🔗CDAP Developers’ Manual

  • Getting Started Developing: A quick, hands-on introduction to developing with CDAP, which guides you through installing the CDAP SDK, setting up your development environment, starting and stopping CDAP, and building and running example applications.
  • Overview: Covers the overall architecture and technology behind CDAP, including the abstraction of Data and Applications, CDAP modes and components, and the anatomy of a Big Data application.
  • Building Blocks: This section covers the two core abstractions in the Cask Data Application Platform: Data and Applications. Data abstractions include streams, datasets, and views. Application abstraction is accomplished using flows and flowlets, MapReduce, Spark, workers, workflows, schedules, and services. Details are provided on working with these abstractions to build Big Data applications.
  • Metadata: A CDAP capability that automatically captures metadata and lets you see how data is flowing into and out of datasets, streams, and stream views. Audit logging provides a chronological ledger containing evidence of operations or changes on CDAP entities.
  • Pipelines: A capability of CDAP that combines a user interface with back-end services to enable the building, deploying, and managing of data pipelines.
  • Security: CDAP supports securing clusters using perimeter security. Configuration and client authentication are covered in this section.
  • Testing and Debugging: CDAP has a test framework that developers can use with their applications plus tools and practices for debugging your application prior to deployment.

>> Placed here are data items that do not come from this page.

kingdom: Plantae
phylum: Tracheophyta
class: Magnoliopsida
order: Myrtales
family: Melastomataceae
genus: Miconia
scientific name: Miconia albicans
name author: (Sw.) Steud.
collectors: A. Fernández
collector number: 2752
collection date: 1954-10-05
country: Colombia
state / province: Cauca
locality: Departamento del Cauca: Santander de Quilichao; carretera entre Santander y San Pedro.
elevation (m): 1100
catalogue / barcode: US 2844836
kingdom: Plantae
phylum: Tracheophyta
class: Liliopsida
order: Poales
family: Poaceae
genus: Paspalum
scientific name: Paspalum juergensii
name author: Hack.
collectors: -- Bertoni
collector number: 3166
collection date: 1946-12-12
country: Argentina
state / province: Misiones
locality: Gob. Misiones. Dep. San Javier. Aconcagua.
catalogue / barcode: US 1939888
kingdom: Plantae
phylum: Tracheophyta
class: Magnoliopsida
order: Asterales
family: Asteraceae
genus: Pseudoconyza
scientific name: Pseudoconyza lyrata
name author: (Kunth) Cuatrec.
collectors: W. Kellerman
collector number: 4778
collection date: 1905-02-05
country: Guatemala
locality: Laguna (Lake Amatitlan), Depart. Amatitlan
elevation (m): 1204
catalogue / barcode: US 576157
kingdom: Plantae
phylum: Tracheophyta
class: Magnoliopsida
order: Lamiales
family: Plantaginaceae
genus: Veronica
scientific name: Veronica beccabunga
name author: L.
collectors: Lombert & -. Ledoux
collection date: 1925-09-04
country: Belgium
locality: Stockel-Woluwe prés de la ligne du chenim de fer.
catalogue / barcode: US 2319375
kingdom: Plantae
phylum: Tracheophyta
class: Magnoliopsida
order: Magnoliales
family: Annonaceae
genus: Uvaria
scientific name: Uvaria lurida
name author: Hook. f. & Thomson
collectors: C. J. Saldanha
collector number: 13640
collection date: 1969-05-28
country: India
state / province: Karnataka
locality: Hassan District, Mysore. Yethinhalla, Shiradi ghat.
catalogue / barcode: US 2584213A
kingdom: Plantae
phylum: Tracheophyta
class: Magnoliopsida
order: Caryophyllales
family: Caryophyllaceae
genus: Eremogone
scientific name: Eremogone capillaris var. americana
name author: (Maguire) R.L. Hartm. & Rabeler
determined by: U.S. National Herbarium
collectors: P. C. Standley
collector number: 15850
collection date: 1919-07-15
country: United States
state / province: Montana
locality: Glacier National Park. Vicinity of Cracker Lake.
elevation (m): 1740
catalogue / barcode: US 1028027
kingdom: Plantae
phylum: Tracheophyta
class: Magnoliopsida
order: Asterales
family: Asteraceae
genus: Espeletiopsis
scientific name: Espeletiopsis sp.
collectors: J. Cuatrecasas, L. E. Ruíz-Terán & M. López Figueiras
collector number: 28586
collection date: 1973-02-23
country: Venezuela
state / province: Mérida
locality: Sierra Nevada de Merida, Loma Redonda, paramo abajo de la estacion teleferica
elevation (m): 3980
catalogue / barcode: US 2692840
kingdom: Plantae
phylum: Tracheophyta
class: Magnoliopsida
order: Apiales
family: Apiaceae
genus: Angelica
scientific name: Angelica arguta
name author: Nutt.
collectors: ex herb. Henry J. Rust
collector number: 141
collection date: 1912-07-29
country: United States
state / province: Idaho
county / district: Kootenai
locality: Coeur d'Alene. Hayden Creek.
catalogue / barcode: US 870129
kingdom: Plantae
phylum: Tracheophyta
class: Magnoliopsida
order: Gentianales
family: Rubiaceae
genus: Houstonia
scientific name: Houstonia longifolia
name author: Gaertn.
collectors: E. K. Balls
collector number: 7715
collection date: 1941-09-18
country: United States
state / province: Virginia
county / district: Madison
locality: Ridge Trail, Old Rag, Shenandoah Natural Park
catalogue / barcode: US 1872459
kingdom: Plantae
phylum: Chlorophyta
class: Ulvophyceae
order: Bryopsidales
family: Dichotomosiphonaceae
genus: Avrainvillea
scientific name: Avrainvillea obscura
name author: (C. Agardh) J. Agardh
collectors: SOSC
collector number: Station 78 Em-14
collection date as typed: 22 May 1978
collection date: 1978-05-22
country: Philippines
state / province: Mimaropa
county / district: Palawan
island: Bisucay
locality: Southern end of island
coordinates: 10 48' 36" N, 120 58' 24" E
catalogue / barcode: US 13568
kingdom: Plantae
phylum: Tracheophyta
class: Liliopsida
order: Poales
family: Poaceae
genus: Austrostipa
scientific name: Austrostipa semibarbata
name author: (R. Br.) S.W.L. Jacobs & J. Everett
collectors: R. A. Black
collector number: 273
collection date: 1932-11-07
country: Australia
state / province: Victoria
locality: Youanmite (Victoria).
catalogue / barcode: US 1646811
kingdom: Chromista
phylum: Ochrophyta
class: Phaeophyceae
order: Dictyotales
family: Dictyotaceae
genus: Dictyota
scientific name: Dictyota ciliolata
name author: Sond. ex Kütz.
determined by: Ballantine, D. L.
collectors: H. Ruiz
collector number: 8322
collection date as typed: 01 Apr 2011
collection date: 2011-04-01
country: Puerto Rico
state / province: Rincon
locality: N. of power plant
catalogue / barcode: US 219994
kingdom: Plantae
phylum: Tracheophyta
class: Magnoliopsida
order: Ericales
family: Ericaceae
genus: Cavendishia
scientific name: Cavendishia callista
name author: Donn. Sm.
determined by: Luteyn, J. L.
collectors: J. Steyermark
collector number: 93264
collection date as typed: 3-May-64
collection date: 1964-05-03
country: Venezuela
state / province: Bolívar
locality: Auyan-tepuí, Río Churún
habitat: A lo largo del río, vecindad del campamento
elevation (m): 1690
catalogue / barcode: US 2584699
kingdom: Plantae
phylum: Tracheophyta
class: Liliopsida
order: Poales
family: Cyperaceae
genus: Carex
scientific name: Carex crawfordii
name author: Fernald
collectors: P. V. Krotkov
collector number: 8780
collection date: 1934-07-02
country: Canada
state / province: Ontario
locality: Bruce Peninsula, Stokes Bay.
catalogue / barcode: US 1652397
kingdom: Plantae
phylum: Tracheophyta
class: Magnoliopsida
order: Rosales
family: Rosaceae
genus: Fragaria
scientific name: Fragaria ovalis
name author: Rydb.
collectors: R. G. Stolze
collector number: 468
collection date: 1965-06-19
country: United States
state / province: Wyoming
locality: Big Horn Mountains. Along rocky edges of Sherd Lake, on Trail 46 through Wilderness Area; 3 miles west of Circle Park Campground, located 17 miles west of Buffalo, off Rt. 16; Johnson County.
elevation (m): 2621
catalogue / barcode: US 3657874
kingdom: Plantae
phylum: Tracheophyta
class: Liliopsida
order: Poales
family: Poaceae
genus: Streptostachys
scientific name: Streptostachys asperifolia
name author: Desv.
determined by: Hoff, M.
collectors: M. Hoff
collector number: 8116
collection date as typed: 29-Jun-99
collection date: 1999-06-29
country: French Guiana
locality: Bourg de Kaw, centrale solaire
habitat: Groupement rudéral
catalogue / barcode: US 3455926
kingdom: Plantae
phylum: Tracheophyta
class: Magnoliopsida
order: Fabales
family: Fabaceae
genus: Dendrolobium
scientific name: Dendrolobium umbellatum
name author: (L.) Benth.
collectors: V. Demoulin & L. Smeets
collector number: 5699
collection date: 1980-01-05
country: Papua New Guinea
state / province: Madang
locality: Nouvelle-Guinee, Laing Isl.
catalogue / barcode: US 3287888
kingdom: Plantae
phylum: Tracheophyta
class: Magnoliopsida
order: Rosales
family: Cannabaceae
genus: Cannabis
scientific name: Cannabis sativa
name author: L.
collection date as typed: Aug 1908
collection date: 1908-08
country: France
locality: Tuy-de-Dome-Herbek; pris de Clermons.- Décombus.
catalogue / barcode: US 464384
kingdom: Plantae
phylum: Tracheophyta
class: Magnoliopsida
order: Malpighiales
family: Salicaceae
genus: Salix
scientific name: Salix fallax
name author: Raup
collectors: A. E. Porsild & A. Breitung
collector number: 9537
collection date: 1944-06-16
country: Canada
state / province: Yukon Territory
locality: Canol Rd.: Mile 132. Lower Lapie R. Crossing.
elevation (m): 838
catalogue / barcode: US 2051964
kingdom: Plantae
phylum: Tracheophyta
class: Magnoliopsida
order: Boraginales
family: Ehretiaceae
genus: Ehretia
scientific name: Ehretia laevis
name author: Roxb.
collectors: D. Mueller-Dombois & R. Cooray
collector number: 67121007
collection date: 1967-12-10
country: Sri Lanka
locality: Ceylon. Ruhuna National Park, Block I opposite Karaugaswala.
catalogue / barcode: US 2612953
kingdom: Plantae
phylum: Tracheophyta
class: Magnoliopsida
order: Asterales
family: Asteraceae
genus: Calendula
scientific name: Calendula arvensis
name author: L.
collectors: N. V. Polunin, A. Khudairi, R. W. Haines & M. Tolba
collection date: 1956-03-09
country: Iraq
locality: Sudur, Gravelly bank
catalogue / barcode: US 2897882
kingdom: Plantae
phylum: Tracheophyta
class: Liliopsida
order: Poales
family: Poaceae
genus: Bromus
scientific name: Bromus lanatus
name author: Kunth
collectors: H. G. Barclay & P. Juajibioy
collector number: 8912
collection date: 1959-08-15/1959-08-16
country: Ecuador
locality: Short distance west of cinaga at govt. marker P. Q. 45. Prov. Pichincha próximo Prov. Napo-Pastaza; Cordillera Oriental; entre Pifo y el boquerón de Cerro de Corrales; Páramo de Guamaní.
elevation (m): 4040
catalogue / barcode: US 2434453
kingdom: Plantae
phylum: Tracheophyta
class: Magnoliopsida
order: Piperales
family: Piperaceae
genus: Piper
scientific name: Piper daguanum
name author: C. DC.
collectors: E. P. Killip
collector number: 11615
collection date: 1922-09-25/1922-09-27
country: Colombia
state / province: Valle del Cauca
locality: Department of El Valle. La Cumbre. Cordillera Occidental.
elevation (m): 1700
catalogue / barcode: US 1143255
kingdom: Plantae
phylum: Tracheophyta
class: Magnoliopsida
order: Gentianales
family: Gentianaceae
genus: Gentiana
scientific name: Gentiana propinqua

  • Ingesting Data: CDAP comes with a number of tools to make a developer’s life easier. These tools help with ingesting data into CDAP using Java, Python, and Ruby APIs, and include an Apache Flume Sink implementation.
  • Data Exploration: Data in CDAP can be explored without writing any code through the use of ad-hoc SQL-like queries. Exploration of streams and datasets, along with integration with business intelligence tools, are covered in this section.
  • Advanced Topics: Covers advanced topics on CDAP that will be of interest to developers who want a deeper dive into CDAP, including adding a custom logback to a CDAP application, suggested best practices for CDAP development, class loading in CDAP, and on configuring program resources and program retry policies of a CDAP application.